Universal king in One Thousand and One Nights

Shaddād (شدّاد), also known as Shaddād bin ʽĀd (شدّاد بن عاد), was the legendary tyrannical king in Arabian folklore. The lost Arabian city of Iram of the Pillars, which is mentioned in Sura 89 of the Qur'an, it typically attributed to being his realm. Various sources suggest Shaddad was the son of 'Ad al-Miltat ibn Saksak ibn Wa'il ibn Himyar.

According to the Qu'ran, Iram of the Pillars was a city of occult worshippers of stone idols, who defied the warnings of the prophet Hud. To punish them, God sent a drought. But the people would not repent, so they were destroyed by a furious wind, from which only Prophet Hud and a few believers emerged. Which later descended to the tribe of Thamud, which stayed in Northern Arabia around the Nabatean Kingdom. While Ad may have stayed in Southern Arabia around Yemen or Oman.

There is no mention of Shaddad in archaeological or Quranic records.

== In literary traditions ==
In antiquity, Arabs have attributed unknown historical lore to Shaddad. For instance, a tradition mentions Shaddad, the king of Ad, as the ruler who built the pyramids in Egypt and ruled there. Possibly making the claim of his rule extend further into Northern Arabia as well. The reason for this link may be the author attempting to attribute the Pyramids to the Arabs as part of their achievements. As many medieval Muslim writers did.

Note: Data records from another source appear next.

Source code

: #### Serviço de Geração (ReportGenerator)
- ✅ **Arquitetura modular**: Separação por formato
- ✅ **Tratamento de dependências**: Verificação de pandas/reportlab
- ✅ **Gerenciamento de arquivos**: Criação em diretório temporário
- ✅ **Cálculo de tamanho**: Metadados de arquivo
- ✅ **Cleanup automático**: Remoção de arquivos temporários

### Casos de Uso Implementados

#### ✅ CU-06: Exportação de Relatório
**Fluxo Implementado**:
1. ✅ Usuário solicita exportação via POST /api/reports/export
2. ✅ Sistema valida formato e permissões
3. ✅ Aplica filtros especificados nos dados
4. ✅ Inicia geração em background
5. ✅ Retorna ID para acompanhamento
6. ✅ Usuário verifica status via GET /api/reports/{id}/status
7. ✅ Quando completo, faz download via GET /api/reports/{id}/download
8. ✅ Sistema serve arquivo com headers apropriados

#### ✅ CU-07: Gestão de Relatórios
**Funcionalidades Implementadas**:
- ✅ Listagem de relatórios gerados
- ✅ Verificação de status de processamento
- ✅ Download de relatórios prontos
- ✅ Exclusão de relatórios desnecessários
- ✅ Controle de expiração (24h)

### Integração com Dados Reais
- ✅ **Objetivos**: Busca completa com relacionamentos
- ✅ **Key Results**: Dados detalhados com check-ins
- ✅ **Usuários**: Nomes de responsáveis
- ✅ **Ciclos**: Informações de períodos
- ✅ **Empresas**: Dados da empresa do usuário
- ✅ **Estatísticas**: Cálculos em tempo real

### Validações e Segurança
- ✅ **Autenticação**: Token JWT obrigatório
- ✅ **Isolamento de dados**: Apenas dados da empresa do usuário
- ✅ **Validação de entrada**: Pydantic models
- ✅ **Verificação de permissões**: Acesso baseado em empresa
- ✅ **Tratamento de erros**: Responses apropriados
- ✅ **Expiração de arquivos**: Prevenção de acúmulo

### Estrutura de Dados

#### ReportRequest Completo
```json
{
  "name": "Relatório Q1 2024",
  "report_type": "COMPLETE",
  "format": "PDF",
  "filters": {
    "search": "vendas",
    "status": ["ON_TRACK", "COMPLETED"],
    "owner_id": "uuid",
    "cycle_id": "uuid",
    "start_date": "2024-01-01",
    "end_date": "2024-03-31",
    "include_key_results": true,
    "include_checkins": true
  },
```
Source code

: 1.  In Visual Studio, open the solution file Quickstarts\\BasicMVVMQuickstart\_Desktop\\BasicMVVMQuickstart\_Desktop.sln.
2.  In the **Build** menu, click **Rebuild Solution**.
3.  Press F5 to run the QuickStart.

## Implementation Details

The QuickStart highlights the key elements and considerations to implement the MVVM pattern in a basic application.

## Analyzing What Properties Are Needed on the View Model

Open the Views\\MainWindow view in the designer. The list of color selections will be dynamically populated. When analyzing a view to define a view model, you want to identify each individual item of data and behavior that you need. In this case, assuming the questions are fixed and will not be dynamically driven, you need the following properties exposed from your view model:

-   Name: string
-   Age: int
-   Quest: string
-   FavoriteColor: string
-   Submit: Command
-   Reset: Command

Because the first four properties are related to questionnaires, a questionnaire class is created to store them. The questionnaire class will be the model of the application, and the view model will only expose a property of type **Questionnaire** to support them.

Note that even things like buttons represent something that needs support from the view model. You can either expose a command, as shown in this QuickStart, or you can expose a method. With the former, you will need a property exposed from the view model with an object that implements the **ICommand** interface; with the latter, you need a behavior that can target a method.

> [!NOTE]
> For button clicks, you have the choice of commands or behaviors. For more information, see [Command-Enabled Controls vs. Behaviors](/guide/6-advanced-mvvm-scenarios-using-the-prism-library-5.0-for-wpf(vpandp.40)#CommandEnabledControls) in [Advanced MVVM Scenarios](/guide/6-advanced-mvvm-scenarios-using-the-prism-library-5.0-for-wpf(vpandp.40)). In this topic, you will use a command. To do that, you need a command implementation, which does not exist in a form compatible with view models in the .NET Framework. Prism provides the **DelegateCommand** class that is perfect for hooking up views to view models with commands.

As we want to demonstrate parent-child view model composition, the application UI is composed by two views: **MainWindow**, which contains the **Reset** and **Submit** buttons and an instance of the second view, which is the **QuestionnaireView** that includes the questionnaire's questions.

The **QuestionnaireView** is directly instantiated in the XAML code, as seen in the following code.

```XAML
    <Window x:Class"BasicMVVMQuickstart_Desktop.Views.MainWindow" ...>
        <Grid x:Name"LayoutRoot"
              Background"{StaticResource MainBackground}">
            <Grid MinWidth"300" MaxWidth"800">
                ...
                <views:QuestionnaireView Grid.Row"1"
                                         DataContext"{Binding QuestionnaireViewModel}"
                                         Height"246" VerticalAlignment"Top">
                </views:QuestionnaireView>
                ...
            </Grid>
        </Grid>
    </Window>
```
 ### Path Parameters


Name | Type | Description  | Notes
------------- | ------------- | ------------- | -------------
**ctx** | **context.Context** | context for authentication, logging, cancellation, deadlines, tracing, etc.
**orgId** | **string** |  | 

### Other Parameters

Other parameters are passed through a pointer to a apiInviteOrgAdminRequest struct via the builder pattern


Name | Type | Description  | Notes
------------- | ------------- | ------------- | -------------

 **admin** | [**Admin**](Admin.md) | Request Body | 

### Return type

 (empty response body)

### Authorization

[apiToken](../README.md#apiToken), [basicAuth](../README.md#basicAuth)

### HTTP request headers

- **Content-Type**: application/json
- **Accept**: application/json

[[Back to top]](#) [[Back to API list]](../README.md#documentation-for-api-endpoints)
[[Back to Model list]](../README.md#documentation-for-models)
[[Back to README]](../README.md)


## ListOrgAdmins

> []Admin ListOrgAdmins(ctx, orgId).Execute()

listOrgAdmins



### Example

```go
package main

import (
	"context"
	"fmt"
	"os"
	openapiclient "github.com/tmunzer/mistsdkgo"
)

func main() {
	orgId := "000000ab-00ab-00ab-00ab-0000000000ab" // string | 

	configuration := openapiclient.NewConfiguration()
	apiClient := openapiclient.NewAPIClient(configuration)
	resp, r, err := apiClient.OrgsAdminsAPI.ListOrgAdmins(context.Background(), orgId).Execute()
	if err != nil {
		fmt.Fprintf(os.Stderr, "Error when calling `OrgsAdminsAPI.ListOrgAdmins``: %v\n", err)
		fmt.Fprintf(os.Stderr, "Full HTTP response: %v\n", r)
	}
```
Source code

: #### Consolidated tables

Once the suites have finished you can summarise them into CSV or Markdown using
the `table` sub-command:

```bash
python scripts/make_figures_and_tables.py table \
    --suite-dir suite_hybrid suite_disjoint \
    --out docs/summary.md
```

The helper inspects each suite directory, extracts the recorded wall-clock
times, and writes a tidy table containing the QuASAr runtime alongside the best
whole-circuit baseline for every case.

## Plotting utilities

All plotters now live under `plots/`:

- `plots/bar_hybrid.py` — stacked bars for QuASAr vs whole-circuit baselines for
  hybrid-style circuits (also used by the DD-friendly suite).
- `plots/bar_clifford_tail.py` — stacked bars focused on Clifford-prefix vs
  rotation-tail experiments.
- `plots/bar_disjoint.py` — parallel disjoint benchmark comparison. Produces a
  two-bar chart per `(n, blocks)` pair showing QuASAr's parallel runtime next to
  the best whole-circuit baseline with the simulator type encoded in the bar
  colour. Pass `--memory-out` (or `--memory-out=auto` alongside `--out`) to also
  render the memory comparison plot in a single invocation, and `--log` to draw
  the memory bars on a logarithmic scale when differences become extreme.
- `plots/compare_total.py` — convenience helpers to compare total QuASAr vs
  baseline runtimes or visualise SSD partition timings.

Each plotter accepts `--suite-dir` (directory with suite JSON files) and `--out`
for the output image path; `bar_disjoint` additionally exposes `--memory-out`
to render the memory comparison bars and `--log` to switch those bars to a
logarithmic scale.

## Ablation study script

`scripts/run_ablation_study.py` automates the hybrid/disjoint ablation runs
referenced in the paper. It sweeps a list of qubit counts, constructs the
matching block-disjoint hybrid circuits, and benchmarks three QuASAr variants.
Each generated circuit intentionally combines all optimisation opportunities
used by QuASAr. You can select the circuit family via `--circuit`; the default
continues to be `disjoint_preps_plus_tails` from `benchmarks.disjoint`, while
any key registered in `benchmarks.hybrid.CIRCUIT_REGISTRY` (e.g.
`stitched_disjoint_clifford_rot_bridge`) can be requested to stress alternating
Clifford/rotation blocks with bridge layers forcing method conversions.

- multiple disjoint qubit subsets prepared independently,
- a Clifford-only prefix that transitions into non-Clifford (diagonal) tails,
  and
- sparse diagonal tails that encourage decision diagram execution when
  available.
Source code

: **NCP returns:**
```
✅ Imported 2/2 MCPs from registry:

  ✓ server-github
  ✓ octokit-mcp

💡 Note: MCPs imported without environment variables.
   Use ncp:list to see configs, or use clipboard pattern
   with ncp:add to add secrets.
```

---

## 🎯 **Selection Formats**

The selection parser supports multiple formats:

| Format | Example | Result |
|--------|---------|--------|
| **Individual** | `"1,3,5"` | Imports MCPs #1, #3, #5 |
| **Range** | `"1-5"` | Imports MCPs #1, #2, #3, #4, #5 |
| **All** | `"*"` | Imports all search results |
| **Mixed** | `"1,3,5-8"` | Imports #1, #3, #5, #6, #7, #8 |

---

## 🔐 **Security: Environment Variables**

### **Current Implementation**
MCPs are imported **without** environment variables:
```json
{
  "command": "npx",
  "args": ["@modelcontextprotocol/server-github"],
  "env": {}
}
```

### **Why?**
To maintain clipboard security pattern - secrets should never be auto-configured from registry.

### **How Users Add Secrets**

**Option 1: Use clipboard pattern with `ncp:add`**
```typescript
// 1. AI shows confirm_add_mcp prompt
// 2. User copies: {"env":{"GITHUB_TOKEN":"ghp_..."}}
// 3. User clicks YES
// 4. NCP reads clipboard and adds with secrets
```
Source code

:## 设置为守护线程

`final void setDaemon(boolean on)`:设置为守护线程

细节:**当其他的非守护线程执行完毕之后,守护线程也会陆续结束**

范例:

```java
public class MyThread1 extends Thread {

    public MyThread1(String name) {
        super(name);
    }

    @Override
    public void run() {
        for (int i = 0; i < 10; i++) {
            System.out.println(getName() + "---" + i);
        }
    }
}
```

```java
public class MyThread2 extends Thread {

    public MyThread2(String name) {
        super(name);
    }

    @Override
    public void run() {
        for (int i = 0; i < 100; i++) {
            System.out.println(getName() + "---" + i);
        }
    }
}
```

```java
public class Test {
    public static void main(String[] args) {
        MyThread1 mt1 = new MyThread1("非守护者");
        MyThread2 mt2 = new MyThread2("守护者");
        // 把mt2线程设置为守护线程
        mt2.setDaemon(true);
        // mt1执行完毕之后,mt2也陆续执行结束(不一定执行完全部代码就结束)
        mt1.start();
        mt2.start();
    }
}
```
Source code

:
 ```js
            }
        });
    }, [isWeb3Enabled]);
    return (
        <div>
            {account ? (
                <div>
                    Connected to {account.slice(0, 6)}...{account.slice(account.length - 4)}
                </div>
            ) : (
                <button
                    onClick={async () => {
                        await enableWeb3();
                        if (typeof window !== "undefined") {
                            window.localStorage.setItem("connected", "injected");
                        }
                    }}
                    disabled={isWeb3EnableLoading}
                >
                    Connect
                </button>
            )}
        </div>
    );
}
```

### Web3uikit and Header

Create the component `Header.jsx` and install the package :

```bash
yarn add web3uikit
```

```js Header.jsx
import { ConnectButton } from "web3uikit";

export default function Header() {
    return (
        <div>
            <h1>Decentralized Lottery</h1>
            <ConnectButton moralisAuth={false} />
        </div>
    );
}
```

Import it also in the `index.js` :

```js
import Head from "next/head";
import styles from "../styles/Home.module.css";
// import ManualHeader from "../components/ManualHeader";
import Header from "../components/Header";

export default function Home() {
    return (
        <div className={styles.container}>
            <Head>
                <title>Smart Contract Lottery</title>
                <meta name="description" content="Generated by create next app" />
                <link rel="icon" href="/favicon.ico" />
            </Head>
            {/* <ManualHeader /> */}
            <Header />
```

=== The One Thousand and One Nights ===
His story is found in the 277th through 279th nights of The Book of One Thousand and One Nights the tale describes him as a universal king who ruled over the world and the one who built the city of Iram. Brothers Shadīd (شديد) and Shaddād are said to have reigned in turn over the 1,000 Adite tribes, each consisting of several thousand men. It is said that Shaddad brutally subdued all Arabia and Iraq. Many Arab writers tell of an expedition of Shaddād that caused the Canaanite migration, their settling in Syria, and the Shepherd invasion of Egypt.